**ИСХОДНЫЙ ТЕКСТ**
“Прошлой осенью Алексей Николаевич Ропшин случайно в метро познакомился в девушкой. Было ей лет семнадцать, и надо же было сорокавосьмилетнему художнику заговорить с ней. И поговорили-то больше о погоде, о новых фильмах... Смотрели на Ропшина ее странные недетские глаза. Что-то призывное было в ее движениях, даже развратное. И звали-то ее глупо — Жанна. Оказалась провинциалкой, живет в общежитии и учится в профтехучилище. Ропшин видел крупную грудь под черным дешевым свитером, голое круглое колено.
— Надо бы отметить нашу встречу? — деревянным языком спросил Ропшин, и Жанна спокойно, будто так и надо, ответила:
— Если есть где, почему бы и нет?
Пошли в его мастерскую. Там было не очень чисто, но просторно. Жанна нашла приемник, включила музыку, полазила между этюдами, пока Ропшин готовил закуску.
— А у тебя что, жены нет? — спросила Жанна.
На “ты” она перешла сразу.
— Нету. Холостяк.
— Ничего себе. Такой старый...
Это неприятно резануло Алексея Николаевича. Ее невоспитанность, полное невежество, грубость почему-то не остановили его. Выпили водки. Потом курили. Когда бутылка кончилась, Жанна, охмелевшая, пошла к кровати, разделась и позвала Ропшина. И с этого дня все и началось. Неожиданно его потянуло к ней, как, наверное, тянет в пропасть. Он не знал, куда бежать от своей любви. Ну а Жанна принимала его спокойно, не терзая себя душевно. Приходила к нему, когда хотела. Когда хотела, исчезала на неделю-две.
<...>
Постепенно Ропшин сложил для себя жизнь Жанны. Она родилась в маленьком городе. Отец умер рано. Она его почти не знала. Мать работала на заводе, выпивала, потом стала пить регулярно. Мужчину Жанна узнала в одиннадцать лет...
В Москву она убежала, потому что там, дома, — тоска и муть.
Муть — это было ее любимое словечко. Когда Ропшин спросил ее, любит ли она хоть немного его (выделено мной. — И. К. ), она ответила:
— Да вся эта любовь — муть”.
История внешне совершенно банальная, как сотни подобных, случающихся в жизни. Но ведь банальной могла выглядеть даже история о том, “как замужняя дама полюбила красивого офицера”, и решающим, конечно же, являются тон и контекст, в котором подобные истории рассказываются. Думаю, автор должен обладать немалой внутренней уверенностью, чтобы положить в основу сюжета такую обыкновенную историю.

**ЗАПИСИ ДАННЫХ**

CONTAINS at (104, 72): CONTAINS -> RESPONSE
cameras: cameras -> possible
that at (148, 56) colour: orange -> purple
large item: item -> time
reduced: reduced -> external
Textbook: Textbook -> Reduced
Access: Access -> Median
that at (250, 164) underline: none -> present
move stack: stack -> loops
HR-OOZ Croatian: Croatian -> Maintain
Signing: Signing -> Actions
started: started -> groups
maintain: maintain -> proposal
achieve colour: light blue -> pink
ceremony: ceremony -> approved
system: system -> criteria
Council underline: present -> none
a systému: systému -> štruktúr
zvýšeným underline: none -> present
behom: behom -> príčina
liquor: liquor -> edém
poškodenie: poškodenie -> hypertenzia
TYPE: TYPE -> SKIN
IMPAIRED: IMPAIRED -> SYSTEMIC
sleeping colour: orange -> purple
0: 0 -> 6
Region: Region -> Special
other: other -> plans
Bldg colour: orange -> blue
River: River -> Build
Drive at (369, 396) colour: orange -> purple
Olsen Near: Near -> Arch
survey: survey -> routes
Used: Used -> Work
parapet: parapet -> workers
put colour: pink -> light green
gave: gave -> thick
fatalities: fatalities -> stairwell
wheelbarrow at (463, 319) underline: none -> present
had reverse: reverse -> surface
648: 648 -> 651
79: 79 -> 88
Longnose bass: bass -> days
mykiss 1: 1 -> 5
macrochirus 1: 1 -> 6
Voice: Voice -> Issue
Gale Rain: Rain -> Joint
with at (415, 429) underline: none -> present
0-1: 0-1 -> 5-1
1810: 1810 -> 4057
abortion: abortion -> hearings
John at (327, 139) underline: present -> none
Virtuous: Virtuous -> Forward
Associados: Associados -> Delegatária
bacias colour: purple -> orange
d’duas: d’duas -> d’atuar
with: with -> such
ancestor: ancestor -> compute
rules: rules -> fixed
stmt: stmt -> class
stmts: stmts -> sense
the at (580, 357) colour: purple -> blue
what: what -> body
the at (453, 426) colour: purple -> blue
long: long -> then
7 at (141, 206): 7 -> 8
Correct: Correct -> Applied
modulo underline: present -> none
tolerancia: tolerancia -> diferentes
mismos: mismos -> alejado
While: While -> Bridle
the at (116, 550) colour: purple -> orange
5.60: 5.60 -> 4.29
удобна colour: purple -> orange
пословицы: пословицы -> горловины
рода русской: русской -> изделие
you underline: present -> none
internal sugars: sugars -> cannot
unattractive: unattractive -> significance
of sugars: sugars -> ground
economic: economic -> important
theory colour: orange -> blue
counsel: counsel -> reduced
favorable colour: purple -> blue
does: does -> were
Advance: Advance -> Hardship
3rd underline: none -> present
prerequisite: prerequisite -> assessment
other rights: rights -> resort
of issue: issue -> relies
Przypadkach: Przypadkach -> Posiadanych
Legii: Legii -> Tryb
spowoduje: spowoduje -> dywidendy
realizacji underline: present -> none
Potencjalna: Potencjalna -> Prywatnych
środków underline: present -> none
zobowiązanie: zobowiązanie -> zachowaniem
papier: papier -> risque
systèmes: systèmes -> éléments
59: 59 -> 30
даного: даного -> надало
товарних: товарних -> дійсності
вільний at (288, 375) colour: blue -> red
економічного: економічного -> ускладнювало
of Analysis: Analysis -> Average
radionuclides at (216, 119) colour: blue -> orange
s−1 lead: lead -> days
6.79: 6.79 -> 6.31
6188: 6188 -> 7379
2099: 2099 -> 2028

**КРАТКОЕ ЗАДАНИЕ A**
Сколько лет было художнику Ропшину, когда он познакомился с Жанной, согласно отрывку о Ропшине и Жанне?
**КРАТКОЕ ЗАДАНИЕ B**
Выведите без изменений фрагмент отрывка о Ропшине и Жанне, начиная со слов «Пошли в его» и продолжая до слов «Ропшин готовил закуску.» включительно.

**РЕЗУЛЬТАТ ЗАДАНИЯ A**
Сорок восемь лет.

**РЕЗУЛЬТАТ ЗАДАНИЯ B**
Пошли в его мастерскую. Там было не очень чисто, но просторно. Жанна нашла приемник, включила музыку, полазила между этюдами, пока Ропшин готовил закуску.